Dai guanti indossati dai prelati – rossi per i consacranti, bianchi per i nuovi vescovi – fino al colore delle scarpe. Bianche sopra calzini rossi per i quattro nuovi vescovi consacrati, contro la volontà del Papa.

I Lefebvriani hanno usato tutti i simboli dell’antica liturgia nel corso della celebrazione ad Econe, in Svizzera. Al momento della consacrazione i quattro nuovi vescovi sono stati anche bendati su fronte e mani per ricevere l’olio

“Perché non veniamo capiti? Il problema è che parliamo due lingue diverse. Noi parliamo la lingua delle fede, il linguaggio della tradizione”. Sono parole forti quelle pronunciate da don Davide Pagliarani, il Superiore della Fraternità San Pio X, nell’omelia della messa di consacrazione a Econe. “Siamo accusati di non amare il Papa, siamo accusati di non rispettarlo, ma è proprio perché amiamo il Papa come Vicario di Cristo. Non vogliamo più vedere il Papa umiliato, messo sullo stesso piano dai falsi pastori”, ha continuato. 
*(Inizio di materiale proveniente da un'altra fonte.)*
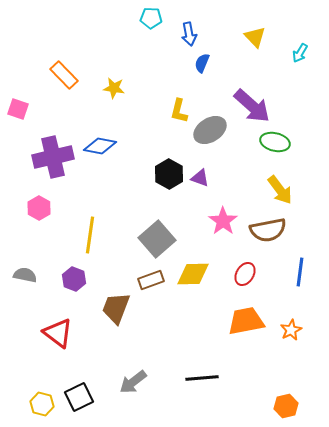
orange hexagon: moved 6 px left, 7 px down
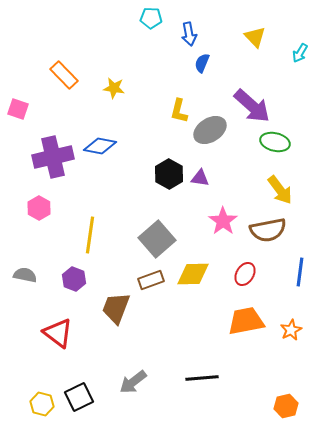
purple triangle: rotated 12 degrees counterclockwise
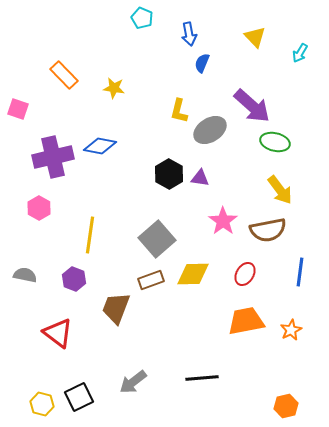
cyan pentagon: moved 9 px left; rotated 20 degrees clockwise
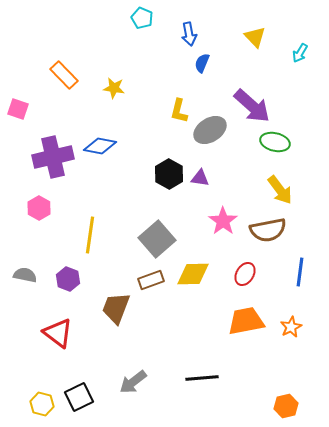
purple hexagon: moved 6 px left
orange star: moved 3 px up
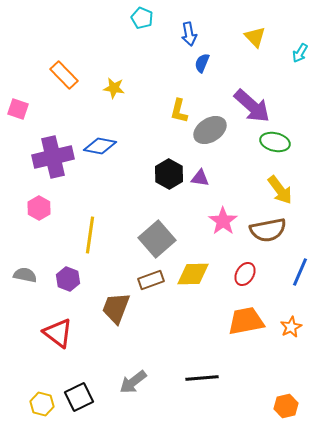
blue line: rotated 16 degrees clockwise
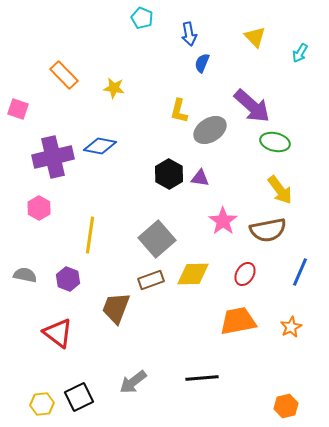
orange trapezoid: moved 8 px left
yellow hexagon: rotated 20 degrees counterclockwise
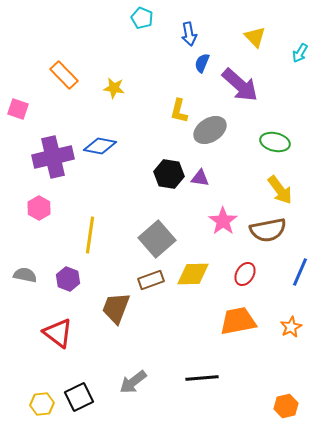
purple arrow: moved 12 px left, 21 px up
black hexagon: rotated 20 degrees counterclockwise
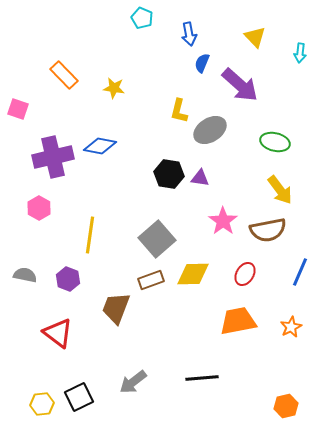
cyan arrow: rotated 24 degrees counterclockwise
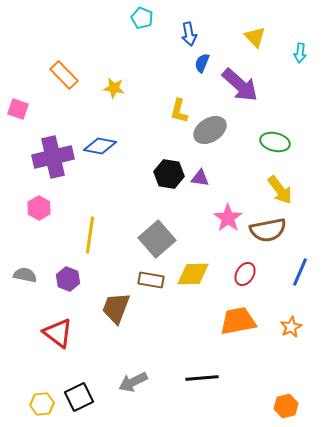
pink star: moved 5 px right, 3 px up
brown rectangle: rotated 30 degrees clockwise
gray arrow: rotated 12 degrees clockwise
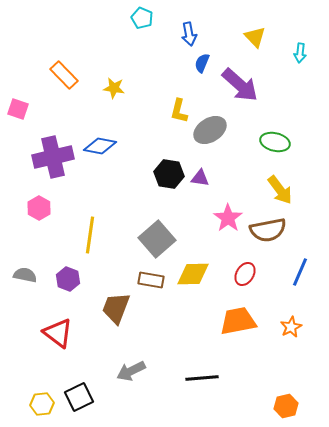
gray arrow: moved 2 px left, 11 px up
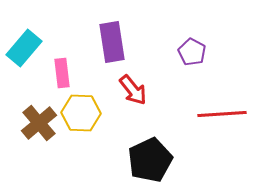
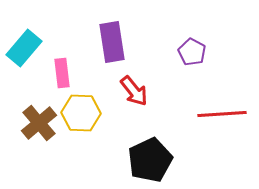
red arrow: moved 1 px right, 1 px down
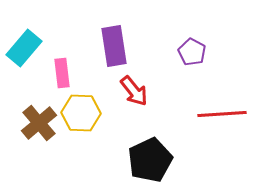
purple rectangle: moved 2 px right, 4 px down
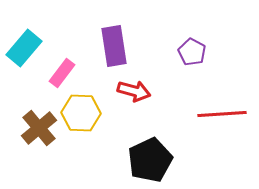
pink rectangle: rotated 44 degrees clockwise
red arrow: rotated 36 degrees counterclockwise
brown cross: moved 5 px down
“Quante volte abbiamo visto il Papa in questa situazione. Proprio perché amiamo il Vicario di Cristo non vogliamo questa umiliazione, umiliazione che ricade su tutta la Chiesa, messa sullo stesso piano delle false religioni”, ha aggiunto il capo dei Lefebvriani.


“Davanti a noi troviamo un linguaggio che parla di altre cose, il linguaggio dell’inclusione, del dialogo, dell’accompagnamento. Noi invece vogliamo la fede. Poi certo nella fede dialoghiamo con le persone per convertirle“, ha sottolineato don Pagliarani.